Some professors say student teachers are often in tears when they try to recall their grade-school math, and tell them they’re grateful for the emergency crash courses.

“I’ve got some mathematically brilliant teacher candidates, but I’m also working with some who don’t know how to multiply or divide,” noted professor Mary Reid of U of T’s Ontario Institute for Studies in Education (OISE). “They have no idea what a ‘remainder’ is. They think a remainder of 3 is the same as decimal 3.”
The Star

Monday, January 22, 2018

Facebook's New Unit of Time

Thesis: People who think every unit needs to be a power of 10 don't understand the importance of proper divisors.

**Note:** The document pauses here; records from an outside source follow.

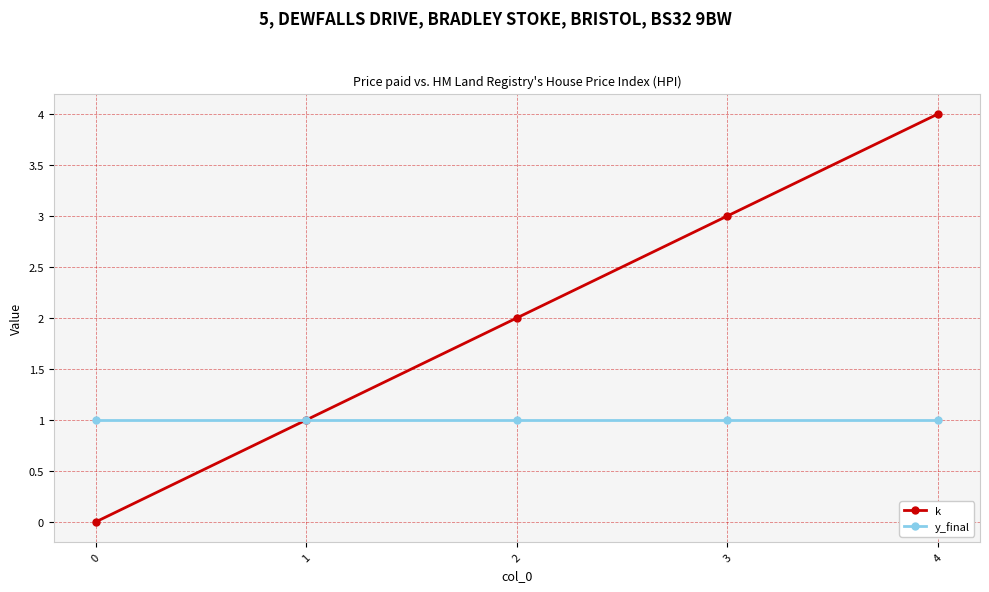

What is the sum of all y_final values?

5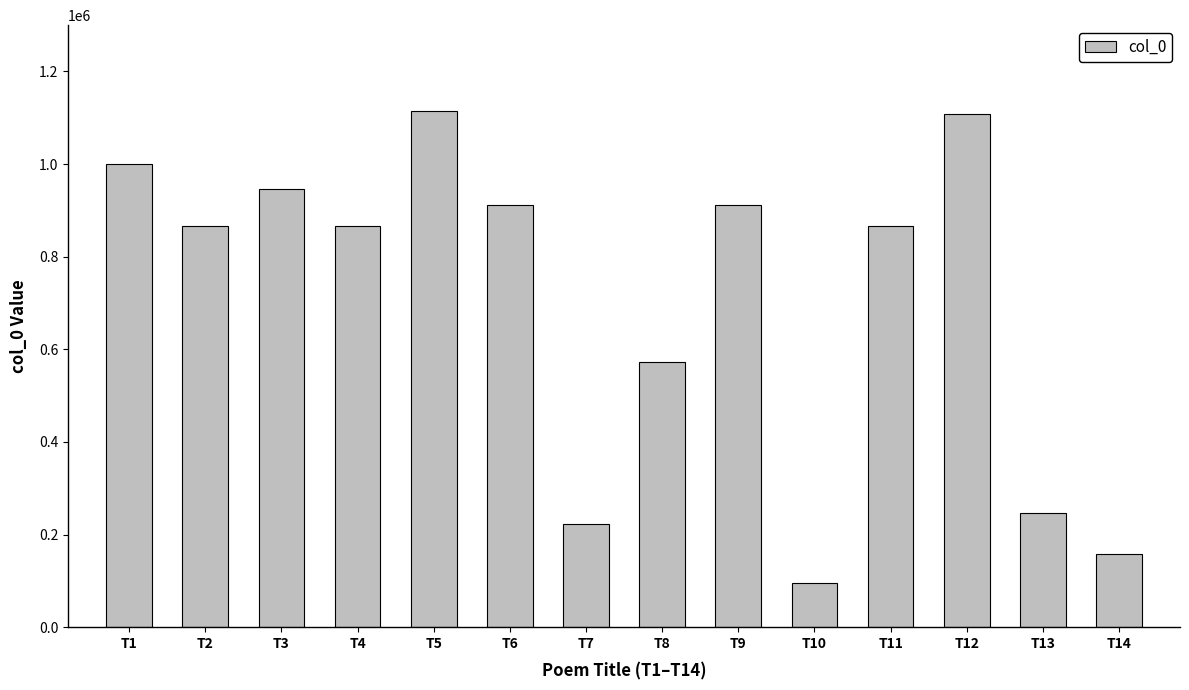

What is the average value?

706252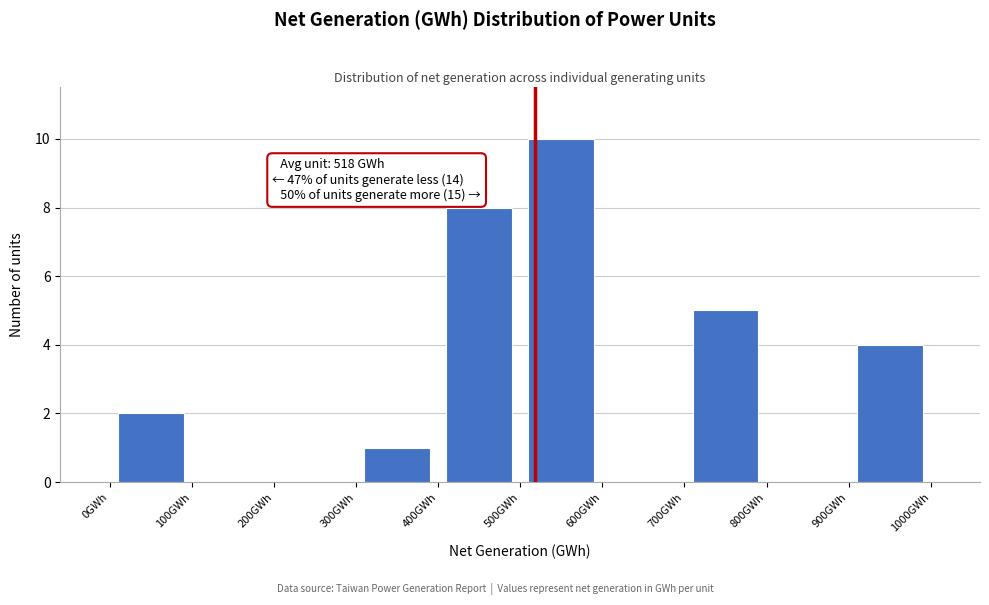

Over which range of the x-axis is the bar tallest?

500 to 600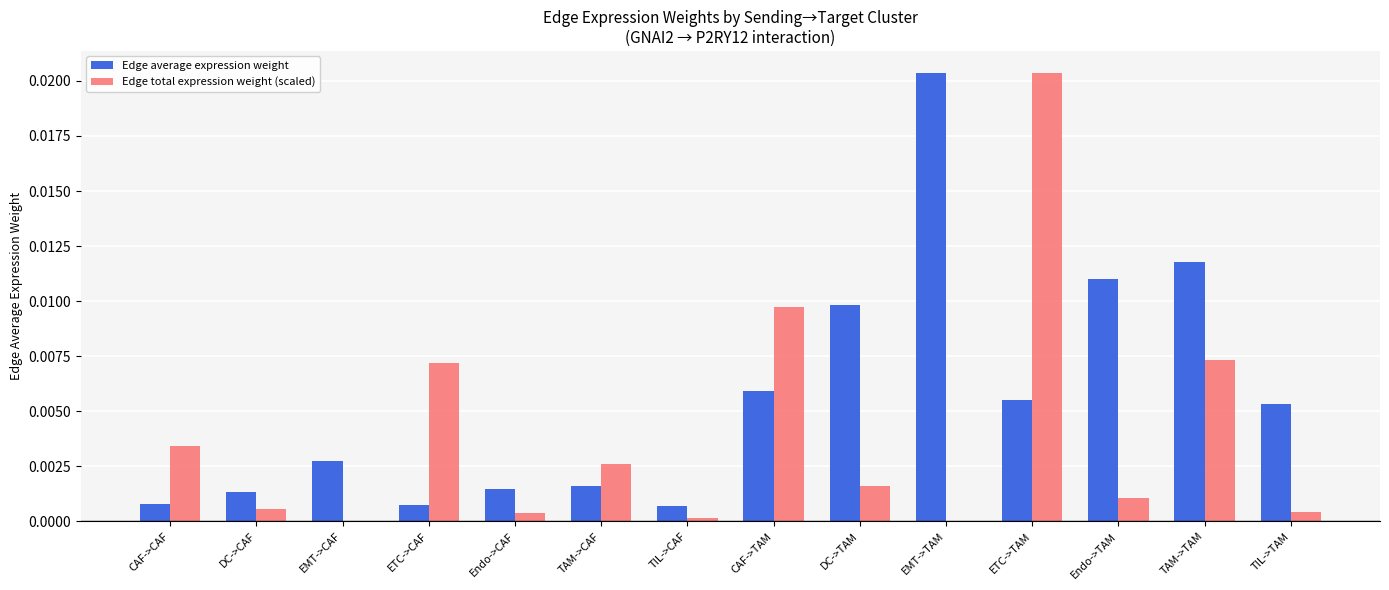

How many data points does each series have?

14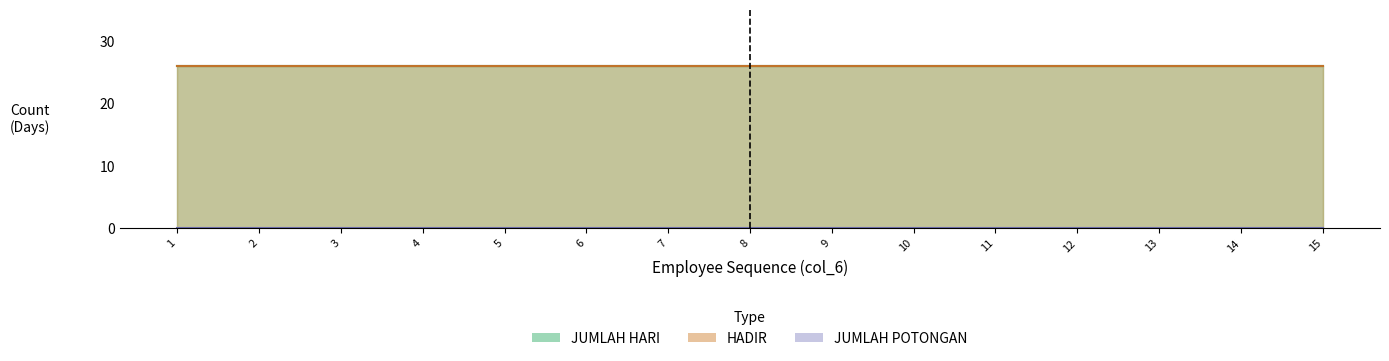

Does the chart display data point markers on the line(s)?

No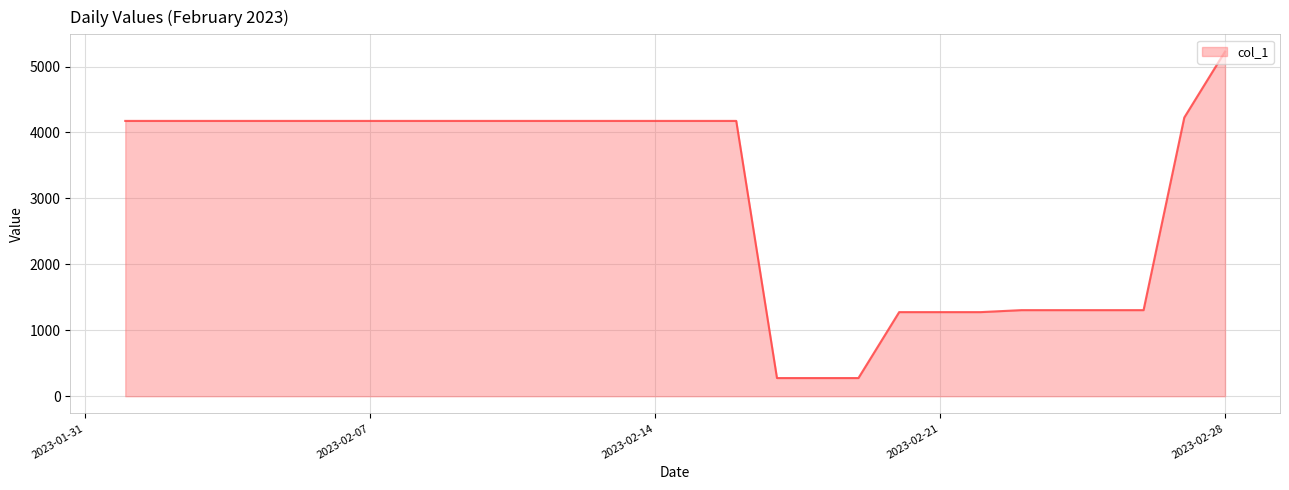

What is the difference between the second highest and minimum values?

3951.3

Case study: Engineers at Facebook just invented a new unit for synchronizing video frames, called a "Flick", which -- to avoid rounding errors with floating-point math -- needs to be evenly divisible into any of the common video frequencies: 24hz, 25hz, 30hz, 48hz, 50hz, 60hz, 90hz, 100hz, or 120hz. And also multiples of those by 1,000. And also common audio sampling rates like: 8kHz, 16kHz, 22.05kHz, 24kHz, 32kHz, 44.1kHz, 48kHz, 88.2kHz, 96kHz, and 192kHz. Since the least common multiple (LCM) of all those numbers is 70,5600,000 (see: Wolfram Alphalink) the "Flick" is therefore defined as 1/705600000 of a second.

Monday, January 1, 2018

Yes, Scantrons Still Require a Pencil


Do Scantron machines still require that the forms be filled out in pencil? You'll find many sites online that claim the answer to be "no", that was only truly a requirement some decades ago, and that one should feel free today to use any dark pen ink (example). However, with a colleague at my college I've recently tested this (December, 2017) on two different recent models of Scantron machines, and found that blank ink is entirely not seen by either machine (all such answers scored as if blank/incorrect). So from the evidence at hand, the answer seems to be "Yes, Scantrons still require a pencil".

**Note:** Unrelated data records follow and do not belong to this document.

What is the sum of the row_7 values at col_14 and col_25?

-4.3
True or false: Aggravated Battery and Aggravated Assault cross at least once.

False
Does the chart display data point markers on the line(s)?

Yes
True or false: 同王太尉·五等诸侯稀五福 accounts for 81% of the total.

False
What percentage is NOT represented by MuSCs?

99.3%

A standard Scantron answer sheet was filled out in standard pencil, with three questions marked. A student response form was filled out using a black felt-tip PaperMate Flair pen (link), with two questions marked correctly and one answer incorrectly. See forms below.

Scantron forms; sample student response in black ink on the right.

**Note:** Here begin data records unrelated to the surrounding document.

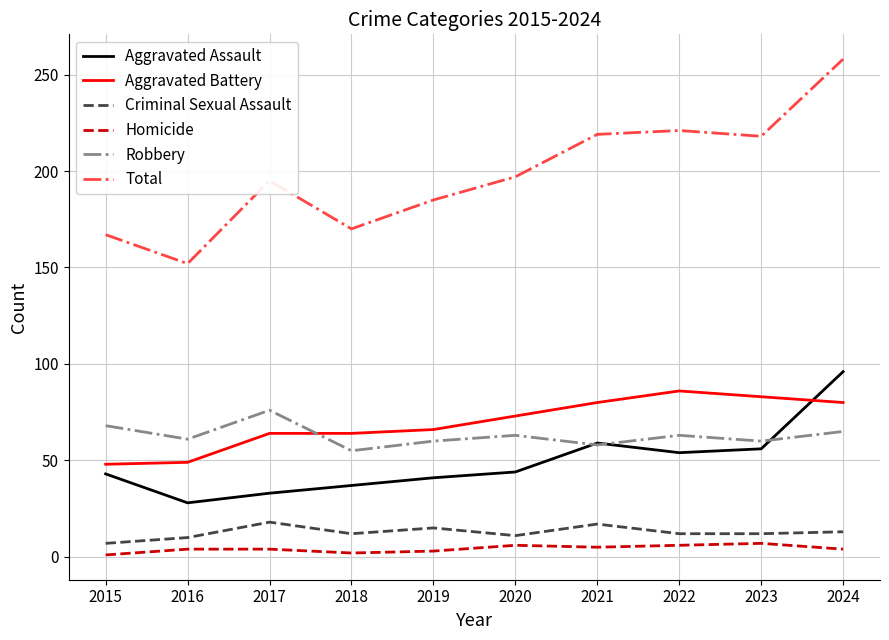

What is the difference between the maximum and second lowest values in the Criminal Sexual Assault series?

8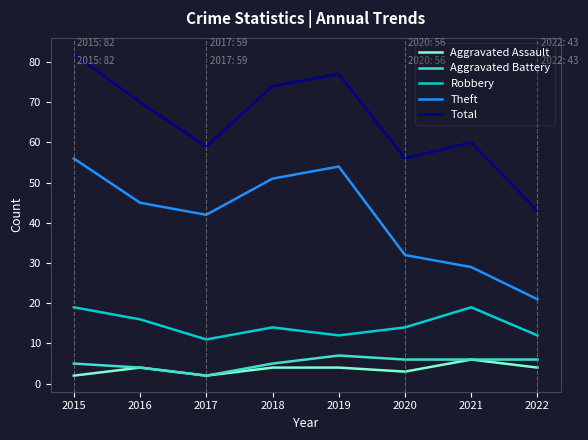

Between 2015 and 2021, which series saw the biggest shift?

Theft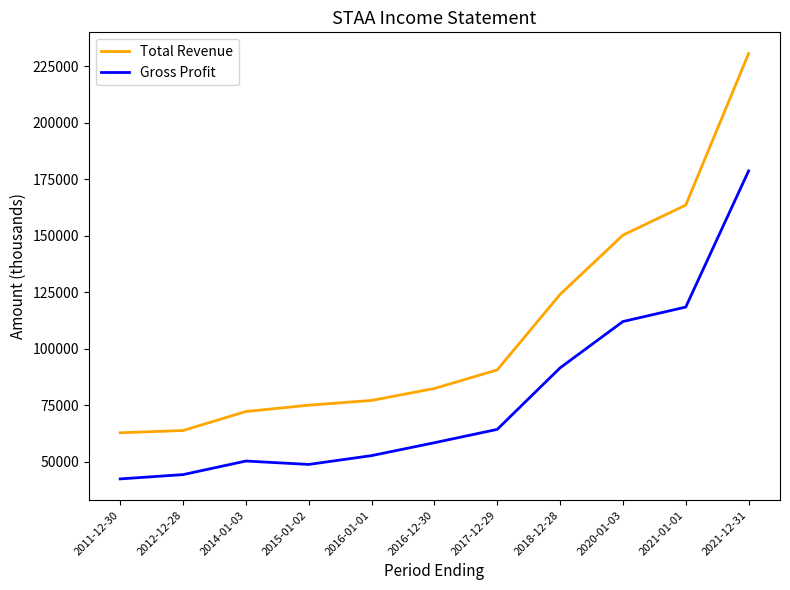

What is the average value of the Gross Profit series?

78336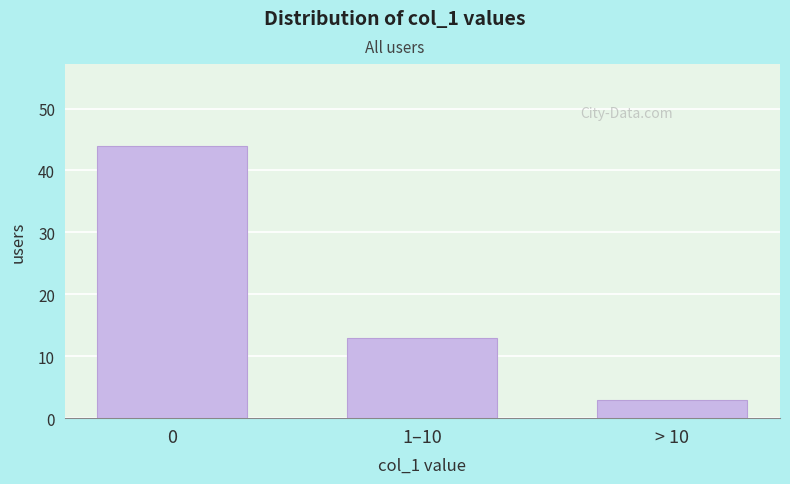

Reading left to right, list all the values displayed in this chart.

0=44	1–10=13	> 10=3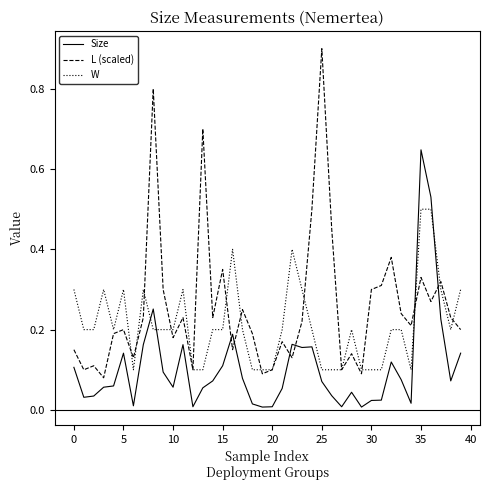

How many intersections are there between Size and W?

4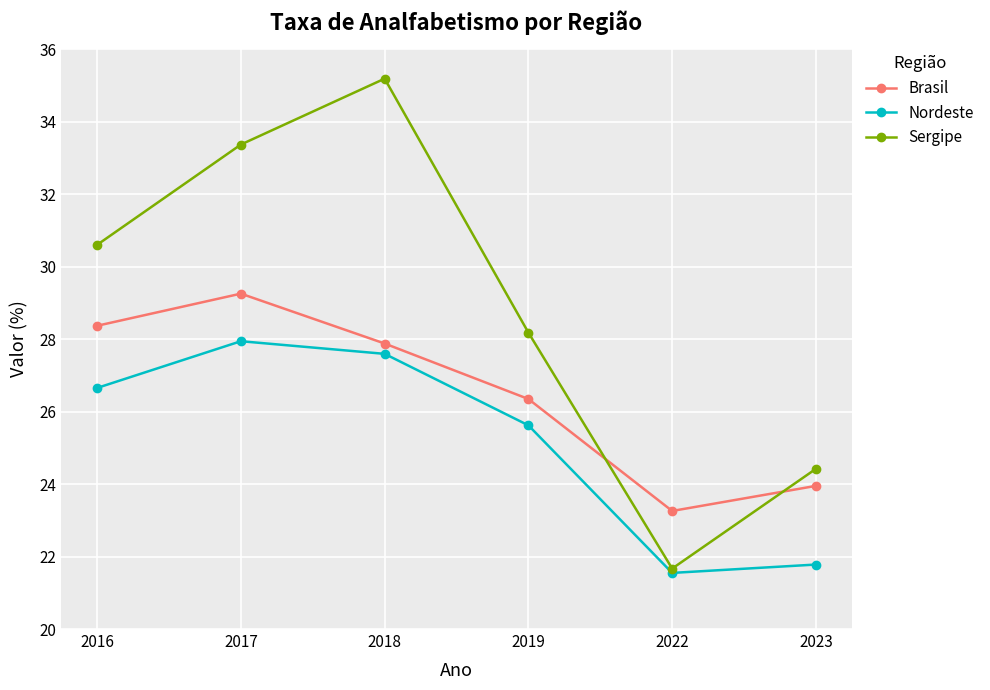

At which label is Brasil closest to 26?

2019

These were run through two separate machine available at our college: a Scantron 888P+ and a Scantron Score. Both systems are identified as using OMR (Optical Mark Recognition), which several online sites claim should work identically for pencil and ink. I've been unable to find exact dates of production, but the Scantron Score is a newer model. The 888P+ has been installed at our college for at least 12 years; the Score was installed more recently, I think some time after 2010. Both models tested are shown below.

Scantron 888P+

Scantron Score


On both Scantron machines, the sample student form in ink was marked with all submitted answers wrong, the same as if every entry was blank. See the image of the forms above, with the sample response for graded on the right. Every question has a letter to the right, indicating correction of an incorrect student response; the total score in the bottom-right is 000 (zero) for both models. (This form is double-marked after being run through the two machines; 888P+ markings are in red, while Score markings are black.)


Scantron OMR machines, even fairly modern ones in the last few years (as of 2017), fail to recognize marks with blank ink all of the times we tested it, across two different models. Instructors should continue insisting that students bring pencils to tests graded with Scantron machines, and make sure to not advise students that ink pens will work the same way.